Solved – How to evaluate a clustering/unsupervised learning problem with massive amounts of data, with labels only for a small fraction of points

clusteringmachine learningunsupervised learning

I'm wondering if anybody can point me to work on the evaluation of unsupervised learning where there are a very large (say hundreds of millions) number of points and manual labelling can only ever be obtained for a small fraction of the points.

To elaborate, most clustering evaluations assume gold standard labels for the data points. While I can feasibly obtain this for a small number of points (say in the thousands, or perhaps tens of thousands) this is a small fraction of the total. Furthermore it is obviously not possible to cluster only the labelled points, since the presence of all the unlabelled data would fundamentally change the shape of the solution. The labels are also not well defined (they are a function of the items contained in the cluster) so assigning manual labels to points individually is unlikely to be consistent.

One possibility that occurred to me is to label the pairs of points as to whether they should be linked or not: however, chosen at random two points have a vanishingly small chance of being linked, so the true positive rate on the links would have very high variance.

I would appreciate if anyone knows of work in a similar area that they could point me to, or can describe an evaluation strategy known to work in such circumstances.

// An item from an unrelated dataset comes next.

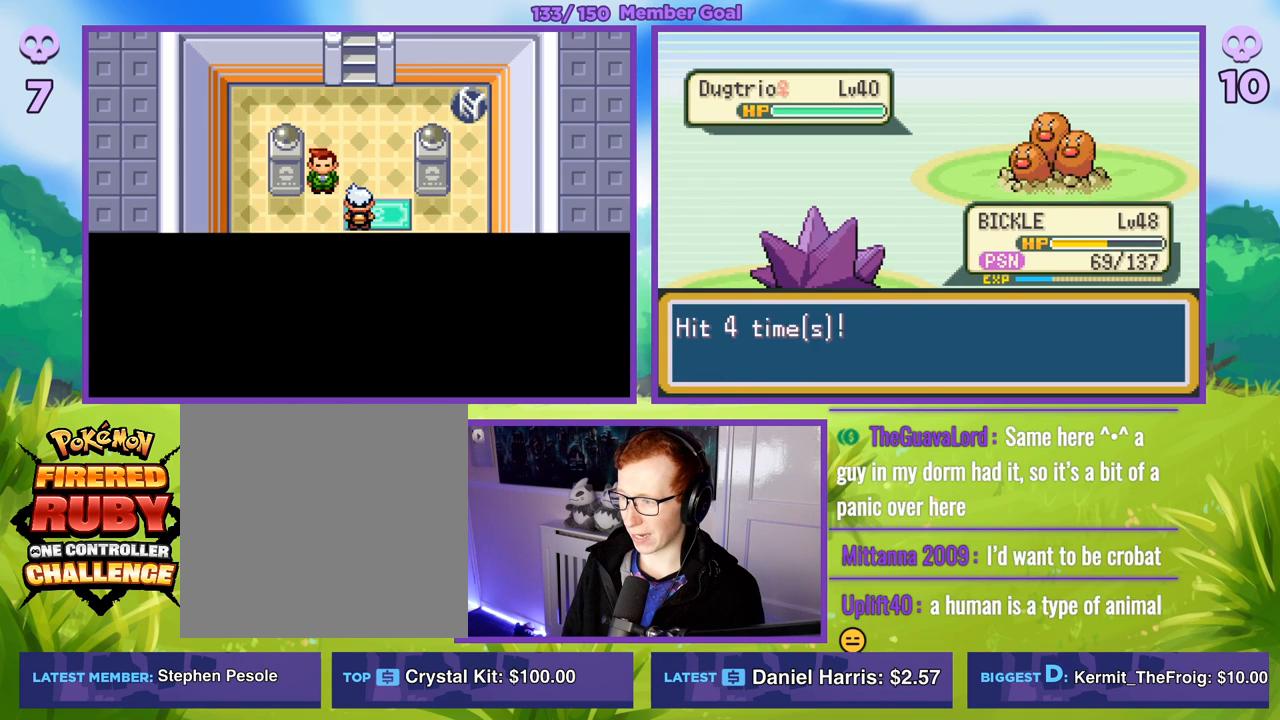
{"buttons": ["R1"], "left_stick": "center", "right_stick": "center", "events": []}
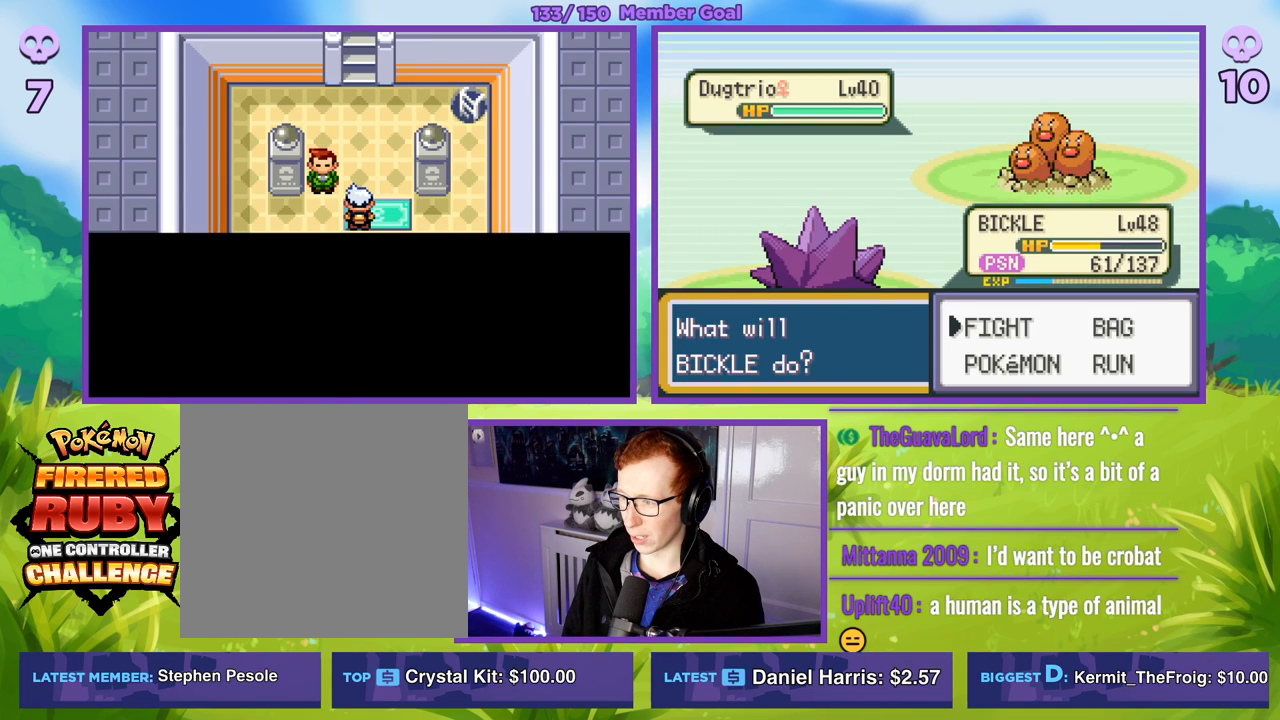
{"buttons": ["R1"], "left_stick": "center", "right_stick": "center", "events": [[167, "A", "down"], [300, "A", "up"]]}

EDIT: One thing that makes my application hard to evaluate, besides the scale, is the number of clusters. Typically I'll have perhaps an order of magnitude fewer clusters than data points (on average 10 points per cluster), and so random sampling of the points to label will lead to almost no sampled points in the same cluster. This means getting creative with sampling a single point, and then evaluating in its neighbourhood, is likely to be much more productive but also potentially introduce more bias.

Best Answer

All the clustering evaluation measures I've seen an be computed on a sample only.

So you could measure quality by how well it agrees with your reference clustering on the labeled data only. Have a look at ARI, for example. It's straightforward to compute it on a subset only.

The question is whether this does help solve you an actual problem. If you overfit on your labels, you might as well use classification; and classification will always be better.